Grazie all’iniziativa di Rifondazione, dei Verdi e della Rosa nel Pugno, si riapre il confronto su questa proposte con maggiore nettezza e precisione, dopo che un emendamento approvato dalle Commissioni Esteri e Difesa era misteriosamente scomparso dal testo del decreto.
Basta leggere le rassegne stampa internazionali per cogliere l’arretratezza e la superficialità del dibattito italiano, segnalato peraltro da voci autorevoli: così Barbara Spinelli, sulla Stampa del 21 gennaio scorso, ha denunciato l’insensatezza della campagna di sradicamento dell’oppio che semina povertà e spinge le popolazioni ad aggrapparsi ancor più ai Talebani e lamenta che finora le proposte di legalizzare la produzione dell’oppio, come è accaduto in passato in Turchia, sia caduta nel vuoto. Franco Venturini sul Corriere della Sera, in un editoriale del 21 febbraio, definisce letteralmente suicida l’attuale politica di sradicamento delle colture di oppio.
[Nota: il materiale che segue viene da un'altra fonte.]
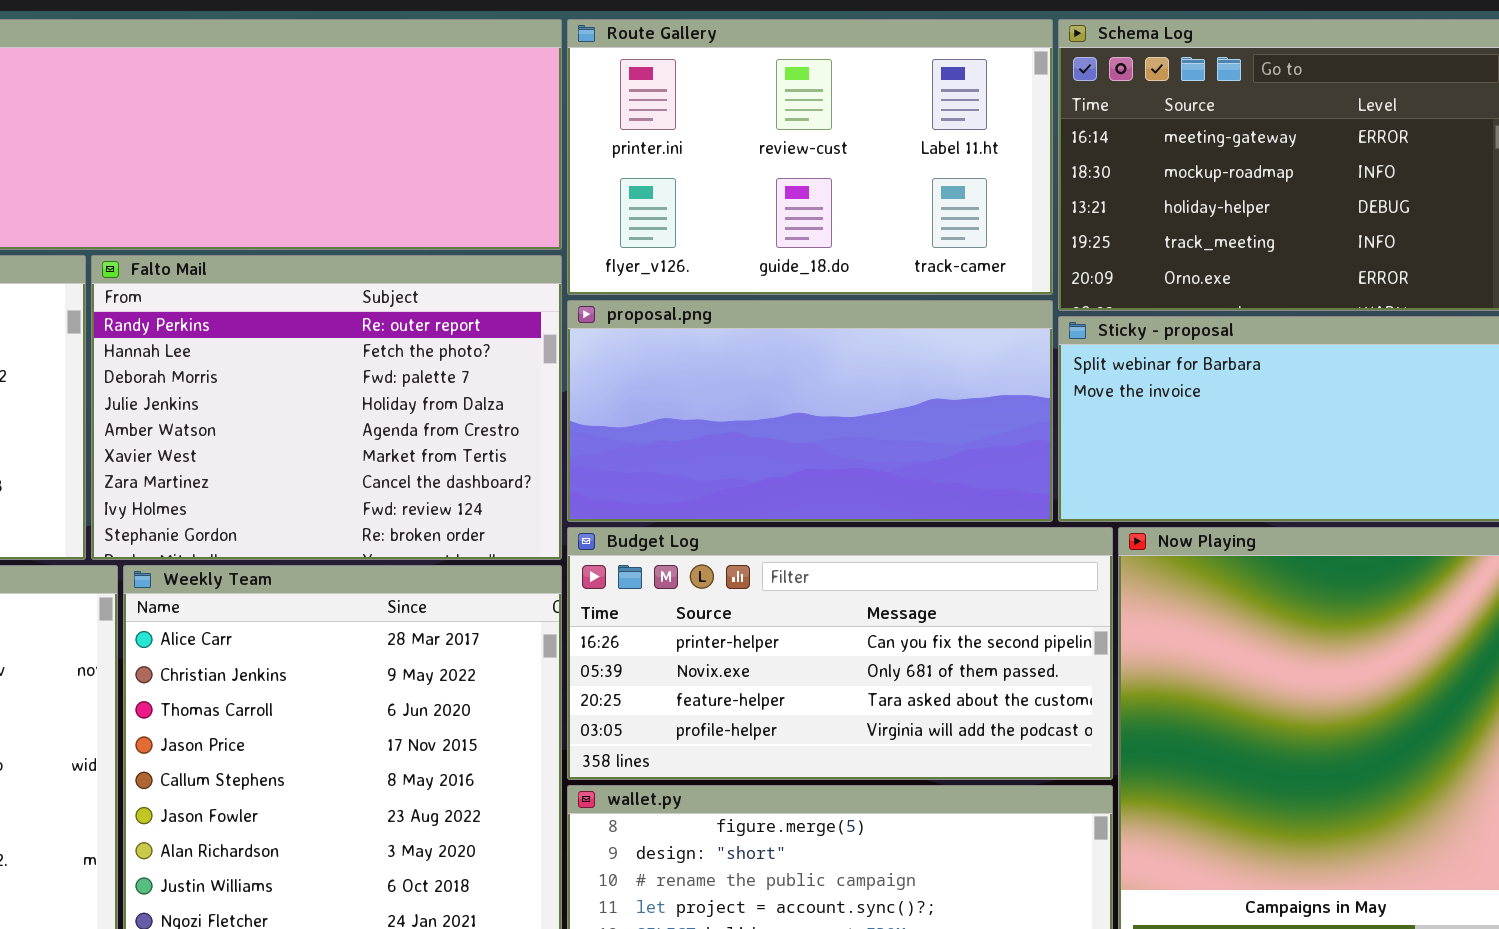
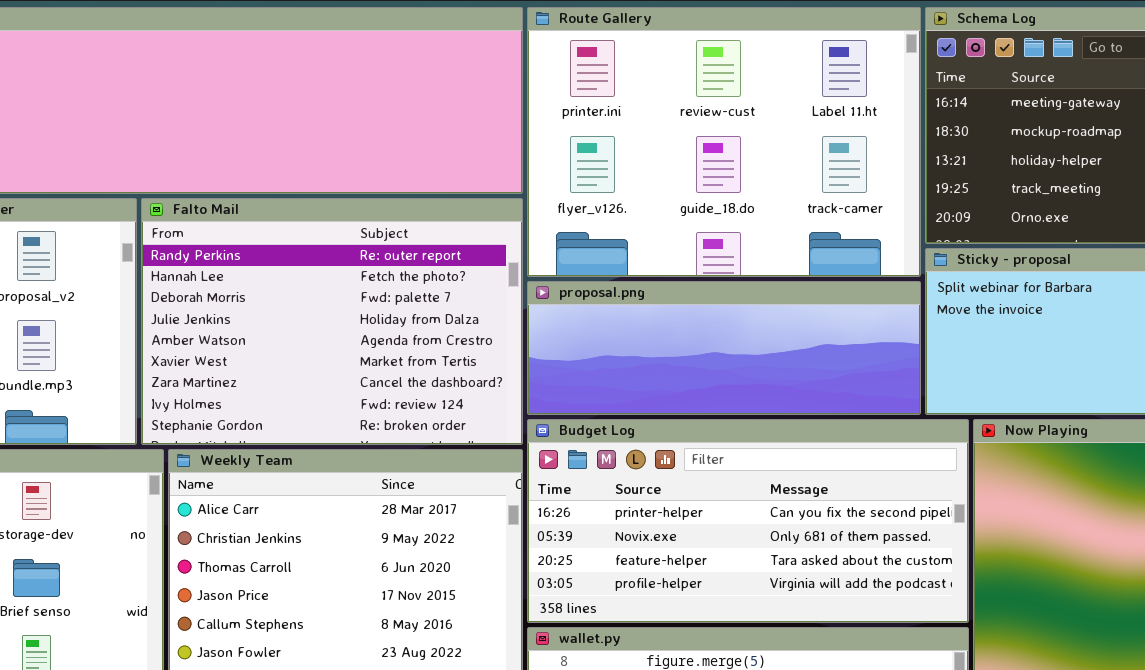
Route Gallery: [567,19,1053,295] -> [527,7,921,277], resized
proposal.png: [567,300,1053,522] -> [527,281,921,415], resized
Lo stanziamento degli Stati Uniti di 700 milioni di dollari al dipartimento della difesa “per combattere la coltivazione di papavero in Afghanistan ed eliminare la produzione e il commercio di oppio ed eroina e per impedire che i terroristi usino i proventi per attività terroristiche” è nettamente superiore al costo del progetto alternativo, ma soprattutto è destinato al fallimento e mette a rischio la missione italiana che intende puntare al rafforzamento della cooperazione civile.
L’ordine del giorno non rappresenta una generica petizione di principio ma richiede un’azione concertata dell’Italia a livello dell’Unione Europea e la definizione di iniziative politiche e amministrative coinvolgendo le Ong interessate e la Croce Rossa Internazionale.
Questa proposta rappresenta un passo vero in direzione della pace in Afghanistan mentre apre nuovi e intelligenti scenari mondiali nel contrasto al narcotraffico. E’ un orizzonte ambizioso e le resistenze forti che già si preannunciano lo confermano.